Martin saw Felix’s name, and Chet’s. Also Sigrid’s, and Ryan’s, and Cameron’s, and Wendy’s.

“We moved Chet and Felix here from the regular graveyard,” Darla explained. “But it’s all temporary. Until we get their parents back, and they decide what to do with them.”

“What’s that?” Martin pointed to a shovel that was sticking up from the ground like a tree. Its handle was buried in the dirt and its spoon was pointed into the sky.

“Monument to the Diggers,” Darla said. “We went in the mine, you know? Marjorie insisted that we check it out. No bodies in there, just the stuff they brought with them. Weird, huh?”

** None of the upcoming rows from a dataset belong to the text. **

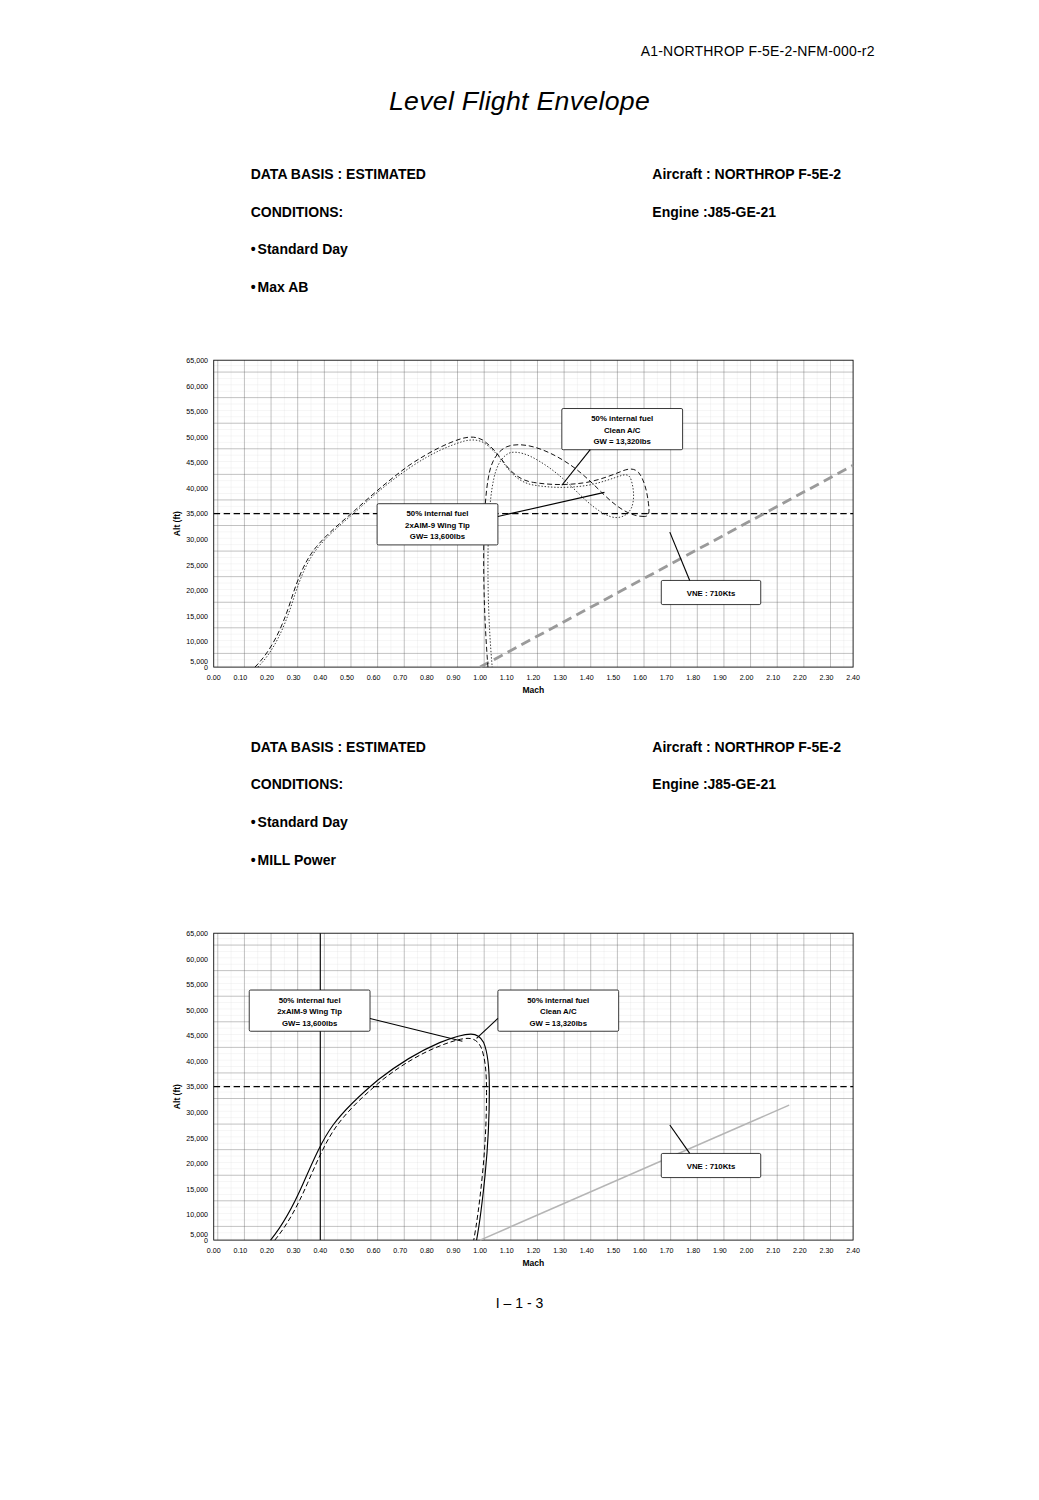A1-NORTHROP F-5E-2-NFM-000-r2
Level Flight Envelope
DATA BASIS : ESTIMATED
CONDITIONS:
Standard Day
Max AB
Aircraft : NORTHROP F-5E-2
Engine :J85-GE-21
65,000 60,000 55,000 50,000 45,000 40,000 35,000 30,000 25,000 20,000 15,000 10,000 5,000 0 Alt (ft) 0.00 0.10 0.20 0.30 0.40 0.50 0.60 0.70 0.80 0.90 1.00 1.10 1.20 1.30 1.40 1.50 1.60 1.70 1.80 1.90 2.00 2.10 2.20 2.30 2.40 Mach 50% internal fuel Clean A/C GW = 13,320lbs 50% internal fuel 2xAIM-9 Wing Tip GW= 13,600lbs VNE : 710Kts
DATA BASIS : ESTIMATED
CONDITIONS:
Standard Day
MILL Power
Aircraft : NORTHROP F-5E-2
Engine :J85-GE-21
65,000 60,000 55,000 50,000 45,000 40,000 35,000 30,000 25,000 20,000 15,000 10,000 5,000 0 Alt (ft) 0.00 0.10 0.20 0.30 0.40 0.50 0.60 0.70 0.80 0.90 1.00 1.10 1.20 1.30 1.40 1.50 1.60 1.70 1.80 1.90 2.00 2.10 2.20 2.30 2.40 Mach 50% internal fuel 2xAIM-9 Wing Tip GW= 13,600lbs 50% internal fuel Clean A/C GW = 13,320lbs VNE : 710Kts
I – 1 - 3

Martin nodded. He had thought about that fact a lot, and perhaps he had been thinking about it for the past three months as he dreamt the same dream over and over again. Because he was pretty sure he knew what had happened to them.

“Is Lane still around?” he asked.

“One thing that hasn’t changed,” Darla explained. “She hasn’t left the school since you last saw her. People say they see her sneaking around town at night. Hard to believe, though. She’d block out the moon!”

“You haven’t changed either, have you, Darla?”